Addressing gender in impact evaluation

Gender should be a fundamental concern for all those who design and assess the impact of development projects, DLP Research Fellow Gillian Fletcher argues in a new paper.

Addressing gender in impact evaluation: What should be considered? (PDF) is published by the Overseas Development Institute. A key message is that an ‘add women and stir’ approach is not enough. Demonstrating gender impact is more complex than simply showing that the number of women participants has increased.

Dr Fletcher argues that while the word ‘gender’ features in many funding documents, too often it is used as a synonym for ‘working with women’  and conflates gender with biological sex difference. She cites the work of leading gender theorists who argue that this tendency to treat gender as a category, rather than to recognise it as a process of judgement and values, gets in the way of attempts to tackle the underlying causes of inequality.
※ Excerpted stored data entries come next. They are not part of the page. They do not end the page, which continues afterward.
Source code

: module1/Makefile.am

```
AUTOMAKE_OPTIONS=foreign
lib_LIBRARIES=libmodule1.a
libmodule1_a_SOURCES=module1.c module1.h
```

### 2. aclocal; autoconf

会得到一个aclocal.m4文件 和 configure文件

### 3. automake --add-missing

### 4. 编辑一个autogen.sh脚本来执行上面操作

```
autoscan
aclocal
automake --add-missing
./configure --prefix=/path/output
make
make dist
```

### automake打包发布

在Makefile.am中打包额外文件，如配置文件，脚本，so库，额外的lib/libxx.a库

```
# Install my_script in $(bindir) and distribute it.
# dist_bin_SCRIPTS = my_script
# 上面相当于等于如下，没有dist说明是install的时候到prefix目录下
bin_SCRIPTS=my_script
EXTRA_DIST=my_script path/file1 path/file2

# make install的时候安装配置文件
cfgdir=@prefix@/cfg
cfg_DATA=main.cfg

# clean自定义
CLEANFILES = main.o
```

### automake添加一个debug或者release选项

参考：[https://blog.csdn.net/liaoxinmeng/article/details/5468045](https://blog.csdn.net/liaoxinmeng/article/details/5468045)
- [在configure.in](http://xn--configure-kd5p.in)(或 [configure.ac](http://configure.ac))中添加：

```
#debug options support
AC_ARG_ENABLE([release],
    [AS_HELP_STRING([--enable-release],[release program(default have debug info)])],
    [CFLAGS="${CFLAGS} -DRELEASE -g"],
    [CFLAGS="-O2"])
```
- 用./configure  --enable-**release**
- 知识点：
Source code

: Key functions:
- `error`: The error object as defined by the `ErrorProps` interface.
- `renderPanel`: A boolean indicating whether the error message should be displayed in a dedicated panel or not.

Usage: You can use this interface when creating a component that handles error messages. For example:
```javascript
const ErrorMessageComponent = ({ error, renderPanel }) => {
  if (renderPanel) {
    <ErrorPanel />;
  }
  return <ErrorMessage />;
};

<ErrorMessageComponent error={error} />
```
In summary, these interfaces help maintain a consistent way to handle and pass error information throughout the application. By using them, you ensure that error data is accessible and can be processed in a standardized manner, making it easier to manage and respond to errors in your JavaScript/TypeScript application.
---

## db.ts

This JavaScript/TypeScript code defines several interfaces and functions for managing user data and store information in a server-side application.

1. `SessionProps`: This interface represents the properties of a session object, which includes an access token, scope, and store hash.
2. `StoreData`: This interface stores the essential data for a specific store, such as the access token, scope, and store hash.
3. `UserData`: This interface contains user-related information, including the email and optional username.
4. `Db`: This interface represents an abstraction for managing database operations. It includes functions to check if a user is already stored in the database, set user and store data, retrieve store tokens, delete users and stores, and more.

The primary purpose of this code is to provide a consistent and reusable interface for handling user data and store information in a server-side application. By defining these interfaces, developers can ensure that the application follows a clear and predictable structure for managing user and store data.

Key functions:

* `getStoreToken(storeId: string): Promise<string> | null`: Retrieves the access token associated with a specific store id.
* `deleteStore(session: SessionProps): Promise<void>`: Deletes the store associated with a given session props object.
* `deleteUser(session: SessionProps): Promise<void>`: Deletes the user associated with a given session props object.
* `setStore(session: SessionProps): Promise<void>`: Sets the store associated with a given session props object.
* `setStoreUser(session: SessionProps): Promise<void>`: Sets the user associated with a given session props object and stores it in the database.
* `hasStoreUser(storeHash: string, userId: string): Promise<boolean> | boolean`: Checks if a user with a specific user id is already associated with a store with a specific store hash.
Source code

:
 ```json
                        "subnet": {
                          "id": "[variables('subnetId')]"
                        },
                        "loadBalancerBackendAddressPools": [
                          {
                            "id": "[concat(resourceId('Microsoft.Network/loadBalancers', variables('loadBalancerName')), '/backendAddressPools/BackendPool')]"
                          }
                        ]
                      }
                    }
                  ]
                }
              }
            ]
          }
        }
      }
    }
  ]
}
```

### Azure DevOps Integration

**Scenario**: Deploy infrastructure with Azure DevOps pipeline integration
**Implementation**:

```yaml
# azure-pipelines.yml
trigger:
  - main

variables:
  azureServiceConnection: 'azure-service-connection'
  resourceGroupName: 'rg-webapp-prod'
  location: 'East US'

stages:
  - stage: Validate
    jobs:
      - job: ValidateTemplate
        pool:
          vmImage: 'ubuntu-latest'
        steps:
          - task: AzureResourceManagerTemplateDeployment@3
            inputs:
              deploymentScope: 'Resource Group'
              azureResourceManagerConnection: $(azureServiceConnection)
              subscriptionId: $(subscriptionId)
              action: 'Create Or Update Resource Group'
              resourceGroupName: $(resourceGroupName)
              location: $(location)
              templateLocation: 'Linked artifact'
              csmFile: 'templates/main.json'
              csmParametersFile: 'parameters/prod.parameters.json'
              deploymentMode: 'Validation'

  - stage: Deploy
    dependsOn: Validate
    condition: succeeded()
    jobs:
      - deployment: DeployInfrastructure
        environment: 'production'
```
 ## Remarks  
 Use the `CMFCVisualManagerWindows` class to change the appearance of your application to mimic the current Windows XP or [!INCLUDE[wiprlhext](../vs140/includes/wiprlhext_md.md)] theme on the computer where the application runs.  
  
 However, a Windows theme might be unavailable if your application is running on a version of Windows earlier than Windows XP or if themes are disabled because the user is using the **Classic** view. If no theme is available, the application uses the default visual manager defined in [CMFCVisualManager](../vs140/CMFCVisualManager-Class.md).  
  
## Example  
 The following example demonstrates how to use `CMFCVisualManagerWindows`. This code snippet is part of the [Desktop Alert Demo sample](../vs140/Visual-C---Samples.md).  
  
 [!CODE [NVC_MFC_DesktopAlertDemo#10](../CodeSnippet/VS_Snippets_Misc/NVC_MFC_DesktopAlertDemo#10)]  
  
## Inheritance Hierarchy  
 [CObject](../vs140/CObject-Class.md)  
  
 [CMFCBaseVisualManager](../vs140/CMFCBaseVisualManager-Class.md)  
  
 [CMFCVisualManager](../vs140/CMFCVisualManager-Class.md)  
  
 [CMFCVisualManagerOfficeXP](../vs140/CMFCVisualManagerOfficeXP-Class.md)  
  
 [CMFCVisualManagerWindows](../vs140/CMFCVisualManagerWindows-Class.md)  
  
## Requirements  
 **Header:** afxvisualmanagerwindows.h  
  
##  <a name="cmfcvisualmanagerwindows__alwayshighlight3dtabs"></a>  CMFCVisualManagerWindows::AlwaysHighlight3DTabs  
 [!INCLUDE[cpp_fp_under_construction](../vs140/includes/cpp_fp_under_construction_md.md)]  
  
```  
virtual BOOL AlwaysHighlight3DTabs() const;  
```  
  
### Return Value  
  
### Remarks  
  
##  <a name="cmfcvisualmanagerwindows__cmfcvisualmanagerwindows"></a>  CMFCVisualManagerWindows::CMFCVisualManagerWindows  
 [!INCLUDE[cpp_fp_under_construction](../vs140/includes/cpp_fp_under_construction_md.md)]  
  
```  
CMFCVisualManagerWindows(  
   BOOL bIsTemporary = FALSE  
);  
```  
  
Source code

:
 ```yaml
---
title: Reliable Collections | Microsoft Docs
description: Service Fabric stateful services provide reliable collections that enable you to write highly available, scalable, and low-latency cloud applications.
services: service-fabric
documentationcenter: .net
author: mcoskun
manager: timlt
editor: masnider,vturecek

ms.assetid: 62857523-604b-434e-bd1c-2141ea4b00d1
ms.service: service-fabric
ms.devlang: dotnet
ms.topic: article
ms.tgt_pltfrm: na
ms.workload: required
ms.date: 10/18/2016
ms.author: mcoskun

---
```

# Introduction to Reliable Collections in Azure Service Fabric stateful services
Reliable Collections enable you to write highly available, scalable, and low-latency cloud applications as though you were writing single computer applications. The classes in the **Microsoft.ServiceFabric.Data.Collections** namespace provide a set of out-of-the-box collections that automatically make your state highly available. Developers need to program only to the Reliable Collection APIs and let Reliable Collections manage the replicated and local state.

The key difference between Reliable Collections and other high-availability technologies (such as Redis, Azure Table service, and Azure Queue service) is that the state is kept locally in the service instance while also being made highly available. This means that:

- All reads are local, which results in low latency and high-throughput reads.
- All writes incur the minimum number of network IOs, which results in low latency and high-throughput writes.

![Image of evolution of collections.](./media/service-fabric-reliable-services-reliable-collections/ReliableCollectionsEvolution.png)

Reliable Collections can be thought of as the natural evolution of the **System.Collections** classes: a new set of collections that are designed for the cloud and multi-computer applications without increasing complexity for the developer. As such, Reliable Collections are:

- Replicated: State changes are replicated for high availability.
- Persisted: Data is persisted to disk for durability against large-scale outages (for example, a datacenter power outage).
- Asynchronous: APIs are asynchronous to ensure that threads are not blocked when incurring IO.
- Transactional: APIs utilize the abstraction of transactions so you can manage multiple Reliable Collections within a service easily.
Gender and gender-related injustice is a feature of all interventions, whatever the focus, be it agriculture, capacity building, disaster management, education, health or peacebuilding. Good intervention design will identify critical inequalities and conduct a needs assessment that clearly identifies gender-related issues. If this feeds directly into the programme theory, it will be easier to assess the intervention’s gender-related impact – and the project will be more likely to have a positive gender-related impact.

Gender and sexuality are intimately entwined. The paper argues that development practitioners should not lose sight of how gender affects non-heterosexual people, transgender people and people who do not identify as either male or female.

'Addressing gender in impact evaluation: What should be considered?' by Gillian Fletcher, is a Methods Lab publication from the Overseas Development Institute. The Methods Lab is an action-learning collaboration between ODI, BetterEvaluation (BE) and the Australian Department of Foreign Affairs and Trade (DFAT).